EMBARGOED: Excerpt of the President’s Remarks Today – As Prepared for Delivery

Listed below is an excerpt of the President’s remarks, as prepared for delivery. These remarks are embargoed until delivery:

But before I talk about the new steps we’re taking to get credit flowing to small businesses across our country, I want to comment on the news about executive bonuses at AIG.

This is a corporation that finds itself in financial distress due to recklessness and greed.


Under these circumstances, it’s hard to understand how derivative traders at AIG warranted any bonuses, much less $165 million in extra pay. How do they justify this outrage to the taxpayers who are keeping the company afloat?

In the last six months, AIG has received substantial sums from the U.S. Treasury.
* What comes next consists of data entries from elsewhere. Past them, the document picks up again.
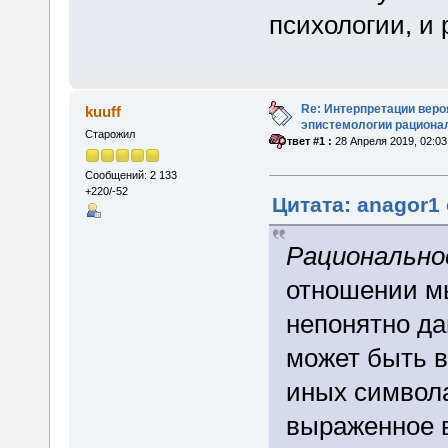
психологии, и 
Re: Интерпретации веро
kuuff
эпистемологии рационал
Старожил
«
Ответ #1 :
28 Апреля 2019, 02:03
Сообщений: 2 133
+220/-52
Цитата: anagor1 
Рационально
отношении м
непонятно да
может быть 
иных символа
выраженное в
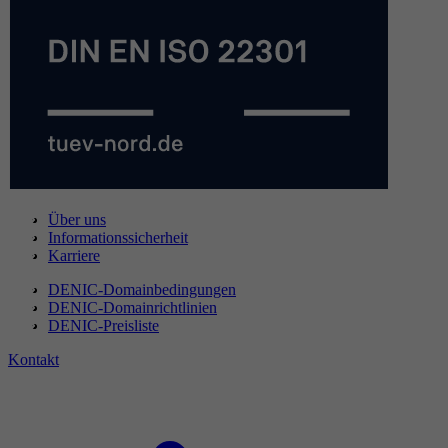
Über uns
Informationssicherheit
Karriere
DENIC-Domainbedingungen
DENIC-Domainrichtlinien
DENIC-Preisliste
Kontakt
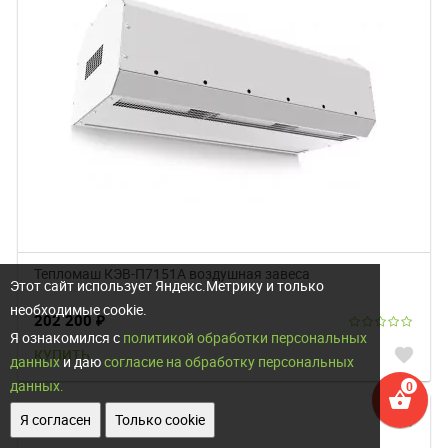
Тепломаш КЭВ-П7151A воздушная завеса
Этот сайт использует Яндекс.Метрику и только
необходимые cookie.
202 200
₽
Я ознакомился с
политикой обработки персональных
favorite
КУПИТЬ
данных
и даю
согласие на обработку персональных
данных.
shopping_basket
zoom_in
Я согласен
Только cookie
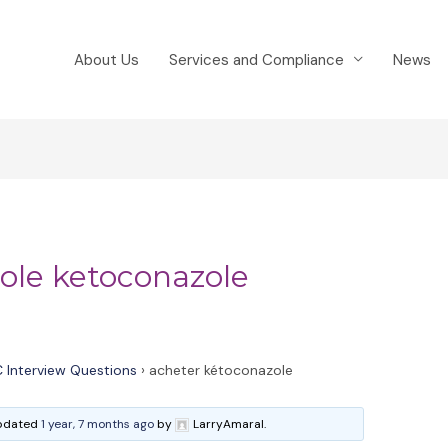
About Us
Services and Compliance
News
ole ketoconazole
 Interview Questions
›
acheter kétoconazole
 updated
1 year, 7 months ago
by
LarryAmaral.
I’ve asked Secretary Geithner to use that leverage and pursue every legal avenue to block these bonuses and make the American taxpayers whole.

I know he’s working to resolve this matter with the new CEO, Edward Liddy, who came on board after the contracts that led to these bonuses were agreed to last year.

This isn’t just a matter of dollars and cents. It’s about our fundamental values.

All across the country, there are people who work hard and meet their responsibilities every day, without the benefit of government bailouts or multi-million dollar bonuses. And all they ask is that everyone, from Main Street to Wall Street to Washington, play by the same rules.

That is an ethic we must demand.

What this situation also underscores is the need for overall financial regulatory reform, so we don’t find ourselves in this position again, and for some form of resolution mechanism in dealing with troubled financial institutions, so we have greater authority to protect the American taxpayer and our financial system in cases such as this. We will work with Congress to that end.